While a majority of the attendants of the 1963 march were African American, many tens of thousands of non-Black workers were also present, understanding that any attack against the African American community represents an against all people seeking to build a better world.

The struggle for full racial equality cannot be separated from the broader working class struggle. Indeed, close to 13% of all employed workers are Black (and nearly 38% are Black, Brown, and Asian), and 14% of all union members are African American. Reflecting this understanding, the AFL-CIO is helping to bring people to the march, and various unions representing teachers, healthcare workers, mail carriers, public sector employees, communications workers, miners, grocery workers, and other sectors are also putting in special efforts to mobilize their members.
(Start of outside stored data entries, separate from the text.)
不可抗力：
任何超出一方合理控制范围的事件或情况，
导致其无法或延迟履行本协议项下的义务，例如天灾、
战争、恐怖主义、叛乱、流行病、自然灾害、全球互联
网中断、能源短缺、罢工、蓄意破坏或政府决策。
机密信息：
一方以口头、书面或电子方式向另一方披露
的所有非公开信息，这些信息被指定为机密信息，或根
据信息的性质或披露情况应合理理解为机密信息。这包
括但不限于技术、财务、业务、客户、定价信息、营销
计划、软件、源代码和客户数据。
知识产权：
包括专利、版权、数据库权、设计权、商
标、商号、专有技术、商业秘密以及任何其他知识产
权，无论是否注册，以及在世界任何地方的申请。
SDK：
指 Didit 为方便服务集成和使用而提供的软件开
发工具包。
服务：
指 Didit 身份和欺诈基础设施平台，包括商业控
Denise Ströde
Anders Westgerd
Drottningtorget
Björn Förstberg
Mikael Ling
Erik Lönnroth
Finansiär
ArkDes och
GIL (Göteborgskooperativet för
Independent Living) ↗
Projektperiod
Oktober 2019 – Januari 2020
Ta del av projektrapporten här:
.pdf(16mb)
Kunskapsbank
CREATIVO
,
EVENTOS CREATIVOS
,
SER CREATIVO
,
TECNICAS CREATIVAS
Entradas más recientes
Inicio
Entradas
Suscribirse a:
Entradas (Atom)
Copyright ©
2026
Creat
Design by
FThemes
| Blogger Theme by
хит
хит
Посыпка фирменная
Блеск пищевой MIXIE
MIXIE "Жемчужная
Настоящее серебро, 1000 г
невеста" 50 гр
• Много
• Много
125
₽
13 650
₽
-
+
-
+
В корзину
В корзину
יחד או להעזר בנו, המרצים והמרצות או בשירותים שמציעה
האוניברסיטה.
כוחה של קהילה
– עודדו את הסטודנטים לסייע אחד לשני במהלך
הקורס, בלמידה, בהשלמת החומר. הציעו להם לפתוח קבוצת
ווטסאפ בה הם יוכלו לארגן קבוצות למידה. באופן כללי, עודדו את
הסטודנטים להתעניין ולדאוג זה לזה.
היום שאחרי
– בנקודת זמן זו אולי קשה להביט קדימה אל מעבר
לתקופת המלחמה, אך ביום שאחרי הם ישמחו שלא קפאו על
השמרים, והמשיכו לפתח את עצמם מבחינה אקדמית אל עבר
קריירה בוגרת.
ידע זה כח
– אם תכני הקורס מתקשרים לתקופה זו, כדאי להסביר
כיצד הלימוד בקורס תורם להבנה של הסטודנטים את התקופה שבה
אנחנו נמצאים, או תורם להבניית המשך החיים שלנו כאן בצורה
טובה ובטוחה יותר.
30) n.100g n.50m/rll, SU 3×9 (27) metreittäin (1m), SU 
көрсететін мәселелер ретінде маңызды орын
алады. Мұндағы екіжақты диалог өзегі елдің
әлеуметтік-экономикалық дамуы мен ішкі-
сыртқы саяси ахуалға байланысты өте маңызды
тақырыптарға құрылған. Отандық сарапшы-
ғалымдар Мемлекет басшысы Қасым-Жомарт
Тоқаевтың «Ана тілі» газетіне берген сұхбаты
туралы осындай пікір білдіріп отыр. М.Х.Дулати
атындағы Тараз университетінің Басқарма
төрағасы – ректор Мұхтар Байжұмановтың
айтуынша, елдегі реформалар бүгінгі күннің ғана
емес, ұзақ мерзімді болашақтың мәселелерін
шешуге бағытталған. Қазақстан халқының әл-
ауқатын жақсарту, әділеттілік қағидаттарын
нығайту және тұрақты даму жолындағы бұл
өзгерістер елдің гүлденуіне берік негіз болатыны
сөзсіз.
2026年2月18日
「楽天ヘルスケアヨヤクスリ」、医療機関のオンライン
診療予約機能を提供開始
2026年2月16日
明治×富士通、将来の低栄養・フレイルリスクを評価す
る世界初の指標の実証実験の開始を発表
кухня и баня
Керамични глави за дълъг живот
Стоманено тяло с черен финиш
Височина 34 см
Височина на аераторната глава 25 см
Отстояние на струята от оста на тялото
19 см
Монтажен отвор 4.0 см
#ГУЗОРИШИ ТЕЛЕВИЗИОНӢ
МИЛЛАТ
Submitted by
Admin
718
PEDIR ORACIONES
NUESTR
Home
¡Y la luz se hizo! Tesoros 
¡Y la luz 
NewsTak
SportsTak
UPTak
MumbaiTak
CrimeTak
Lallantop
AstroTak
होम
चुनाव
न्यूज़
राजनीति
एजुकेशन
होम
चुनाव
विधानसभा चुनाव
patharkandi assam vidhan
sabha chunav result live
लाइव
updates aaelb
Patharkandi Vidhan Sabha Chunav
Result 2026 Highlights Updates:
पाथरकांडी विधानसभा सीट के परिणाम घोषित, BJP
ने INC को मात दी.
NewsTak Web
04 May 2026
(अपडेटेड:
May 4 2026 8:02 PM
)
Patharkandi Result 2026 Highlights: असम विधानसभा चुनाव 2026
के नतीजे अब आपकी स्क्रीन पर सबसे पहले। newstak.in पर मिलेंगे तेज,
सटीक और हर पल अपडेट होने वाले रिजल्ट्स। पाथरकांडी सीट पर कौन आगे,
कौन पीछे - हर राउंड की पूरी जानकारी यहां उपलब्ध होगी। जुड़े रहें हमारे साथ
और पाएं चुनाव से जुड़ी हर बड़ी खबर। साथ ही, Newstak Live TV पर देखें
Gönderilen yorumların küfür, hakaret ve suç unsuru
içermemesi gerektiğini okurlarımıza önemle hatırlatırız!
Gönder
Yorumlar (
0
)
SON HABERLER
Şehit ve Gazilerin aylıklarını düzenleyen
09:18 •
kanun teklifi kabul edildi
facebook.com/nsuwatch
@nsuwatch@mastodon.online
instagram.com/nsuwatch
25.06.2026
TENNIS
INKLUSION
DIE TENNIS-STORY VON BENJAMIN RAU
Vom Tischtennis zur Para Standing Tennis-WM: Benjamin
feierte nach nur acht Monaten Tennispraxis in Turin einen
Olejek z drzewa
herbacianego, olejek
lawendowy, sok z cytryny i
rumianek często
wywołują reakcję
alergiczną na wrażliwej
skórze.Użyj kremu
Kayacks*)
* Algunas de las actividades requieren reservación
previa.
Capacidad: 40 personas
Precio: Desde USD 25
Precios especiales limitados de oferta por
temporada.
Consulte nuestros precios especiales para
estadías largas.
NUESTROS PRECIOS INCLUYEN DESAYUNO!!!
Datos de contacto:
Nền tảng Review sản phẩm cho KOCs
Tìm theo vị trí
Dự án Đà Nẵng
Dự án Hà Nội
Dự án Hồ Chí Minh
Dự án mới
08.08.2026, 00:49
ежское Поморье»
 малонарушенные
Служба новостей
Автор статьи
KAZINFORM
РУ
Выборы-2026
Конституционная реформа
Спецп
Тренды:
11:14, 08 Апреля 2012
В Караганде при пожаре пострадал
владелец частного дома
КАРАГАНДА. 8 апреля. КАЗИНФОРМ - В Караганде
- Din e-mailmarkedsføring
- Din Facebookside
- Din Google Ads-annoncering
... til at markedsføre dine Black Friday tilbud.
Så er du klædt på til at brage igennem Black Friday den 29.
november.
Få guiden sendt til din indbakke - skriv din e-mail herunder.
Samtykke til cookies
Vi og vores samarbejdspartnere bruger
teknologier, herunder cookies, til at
Showing that the struggle for racial equality cannot be separated from the broader struggle for small-d democratic rights, women’s groups, Latino, AAPI, and Native American groups, LGBTQ organizations, Jewish, Sikh and Christian community groups, and reproductive justice, environmental and gun-control advocacy organizations were also present.

And, ever-present wherever our class is in struggle, the Communist Party USA was there as well.

As the official website stated, this Saturday in Washington was not merely be a commemoration of the movement led by Dr. King 60 years ago, but was organized to continue that fight. Likewise with Black August! Let’s honor the past by continuing the fight for racial equality in our workplaces, homes, and streets.